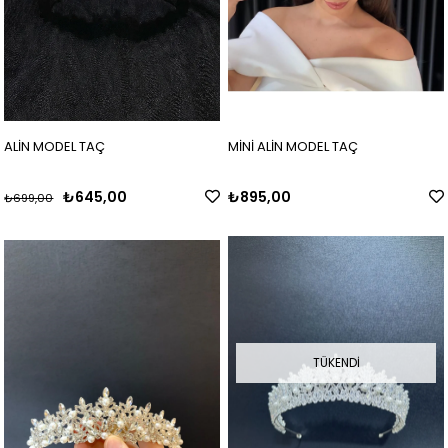
ALİN MODEL TAÇ
MİNİ ALİN MODEL TAÇ
₺645,00
₺895,00
₺699,00
TÜKENDI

Instruction:
Could you give all of the data again exactly as written, omitting any pictures?

Exercise solution:
ALİN MODEL TAÇ
MİNİ ALİN MODEL TAÇ
₺645,00
₺895,00
₺699,00
TÜKENDI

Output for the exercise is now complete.